Webb’s Deployable Tower Assembly Extends in Space

This afternoon, the Webb team successfully extended the observatory’s Deployable Tower Assembly (DTA), creating critical distance between the two halves of the spacecraft.

The DTA extended about 48 inches (1.22 meters), putting room between the upper section of the observatory, which houses the mirrors and scientific instruments, and the spacecraft bus, which holds the electronics and propulsion systems. This creates enough distance to allow the sensitive mirrors and instruments to cool down to the necessary temperatures to detect infrared light. This gap will also provide room for the sunshield membranes to fully unfold.

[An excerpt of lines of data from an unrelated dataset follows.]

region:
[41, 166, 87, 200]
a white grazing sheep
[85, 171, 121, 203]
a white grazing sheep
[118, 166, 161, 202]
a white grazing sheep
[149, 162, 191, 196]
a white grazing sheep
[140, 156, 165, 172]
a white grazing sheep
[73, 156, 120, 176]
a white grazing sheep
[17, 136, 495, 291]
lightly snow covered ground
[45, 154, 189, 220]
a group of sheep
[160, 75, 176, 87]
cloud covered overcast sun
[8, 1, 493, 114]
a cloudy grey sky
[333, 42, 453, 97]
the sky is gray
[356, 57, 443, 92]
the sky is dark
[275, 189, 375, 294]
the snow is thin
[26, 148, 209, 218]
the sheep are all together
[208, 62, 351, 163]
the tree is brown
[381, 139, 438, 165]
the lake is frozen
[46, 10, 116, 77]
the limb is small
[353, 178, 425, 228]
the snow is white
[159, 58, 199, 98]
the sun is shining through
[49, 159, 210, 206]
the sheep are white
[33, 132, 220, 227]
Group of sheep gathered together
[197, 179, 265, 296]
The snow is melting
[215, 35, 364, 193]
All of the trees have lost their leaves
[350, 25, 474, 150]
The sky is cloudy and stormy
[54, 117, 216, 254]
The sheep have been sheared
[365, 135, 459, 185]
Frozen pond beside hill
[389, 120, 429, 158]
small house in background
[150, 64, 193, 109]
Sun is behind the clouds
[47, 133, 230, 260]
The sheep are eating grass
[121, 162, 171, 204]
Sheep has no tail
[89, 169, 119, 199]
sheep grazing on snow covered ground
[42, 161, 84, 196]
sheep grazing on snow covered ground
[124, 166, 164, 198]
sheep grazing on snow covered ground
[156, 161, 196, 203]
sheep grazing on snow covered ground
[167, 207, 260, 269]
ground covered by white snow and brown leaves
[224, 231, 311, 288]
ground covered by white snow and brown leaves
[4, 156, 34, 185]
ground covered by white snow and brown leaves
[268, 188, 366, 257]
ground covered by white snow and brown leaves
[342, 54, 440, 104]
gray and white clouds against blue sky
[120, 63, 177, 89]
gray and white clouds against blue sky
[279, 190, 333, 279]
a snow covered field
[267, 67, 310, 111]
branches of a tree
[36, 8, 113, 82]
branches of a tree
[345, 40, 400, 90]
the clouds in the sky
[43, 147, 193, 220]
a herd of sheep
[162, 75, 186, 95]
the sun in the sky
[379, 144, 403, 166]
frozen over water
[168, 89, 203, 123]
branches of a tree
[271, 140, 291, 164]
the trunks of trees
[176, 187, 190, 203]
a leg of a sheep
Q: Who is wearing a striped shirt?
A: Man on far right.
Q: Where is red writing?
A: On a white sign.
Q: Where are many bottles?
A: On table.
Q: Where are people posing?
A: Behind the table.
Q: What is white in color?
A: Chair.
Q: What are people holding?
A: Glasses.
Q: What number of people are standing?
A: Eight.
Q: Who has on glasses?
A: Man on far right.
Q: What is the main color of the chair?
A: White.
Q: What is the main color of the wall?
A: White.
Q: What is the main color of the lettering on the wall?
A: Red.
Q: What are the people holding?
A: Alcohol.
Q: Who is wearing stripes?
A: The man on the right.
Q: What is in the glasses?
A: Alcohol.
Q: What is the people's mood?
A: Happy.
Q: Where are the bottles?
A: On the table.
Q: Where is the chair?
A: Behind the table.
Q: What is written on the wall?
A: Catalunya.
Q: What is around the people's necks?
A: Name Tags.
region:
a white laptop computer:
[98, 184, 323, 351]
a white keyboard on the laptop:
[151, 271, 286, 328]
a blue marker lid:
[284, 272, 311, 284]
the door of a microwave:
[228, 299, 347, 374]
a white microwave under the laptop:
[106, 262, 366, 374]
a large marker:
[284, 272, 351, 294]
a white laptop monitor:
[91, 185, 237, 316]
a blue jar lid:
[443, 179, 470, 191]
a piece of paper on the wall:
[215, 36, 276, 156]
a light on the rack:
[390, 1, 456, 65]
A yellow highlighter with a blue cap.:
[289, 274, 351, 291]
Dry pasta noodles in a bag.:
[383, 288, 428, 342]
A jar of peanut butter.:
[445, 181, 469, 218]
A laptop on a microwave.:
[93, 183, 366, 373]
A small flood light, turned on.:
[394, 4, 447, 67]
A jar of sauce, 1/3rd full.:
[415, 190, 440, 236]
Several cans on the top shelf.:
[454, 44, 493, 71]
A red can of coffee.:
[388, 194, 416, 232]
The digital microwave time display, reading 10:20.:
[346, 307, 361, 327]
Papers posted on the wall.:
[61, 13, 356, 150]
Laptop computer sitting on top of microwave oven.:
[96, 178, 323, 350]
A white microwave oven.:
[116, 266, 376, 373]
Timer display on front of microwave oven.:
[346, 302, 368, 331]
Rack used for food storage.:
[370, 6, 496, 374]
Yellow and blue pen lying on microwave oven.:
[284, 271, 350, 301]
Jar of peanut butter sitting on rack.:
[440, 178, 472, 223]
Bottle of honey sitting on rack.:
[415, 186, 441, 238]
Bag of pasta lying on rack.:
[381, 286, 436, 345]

Engineers perform the final deployment test of the James Webb Space Telescope’s Deployable Tower Assembly in June 2021 at Northrop Grumman Space Park in Redondo Beach, California. Credit: NASA’s Goddard Space Flight Center

The deployment took more than six and a half hours, as engineers activated release devices and configured heaters, software, and electronics, before commanding the DTA itself to extend. The movement of the DTA, which looks like a large, black pipe, is driven by a motor. The team began the deployment at approximately 9:45 a.m. EST and completed it at approximately 4:24 p.m. EST.

This step furthers the team’s progress in deploying Webb’s sunshield – a human-controlled, multi-day process that will continue with the release of aft momentum flap and the sunshield covers.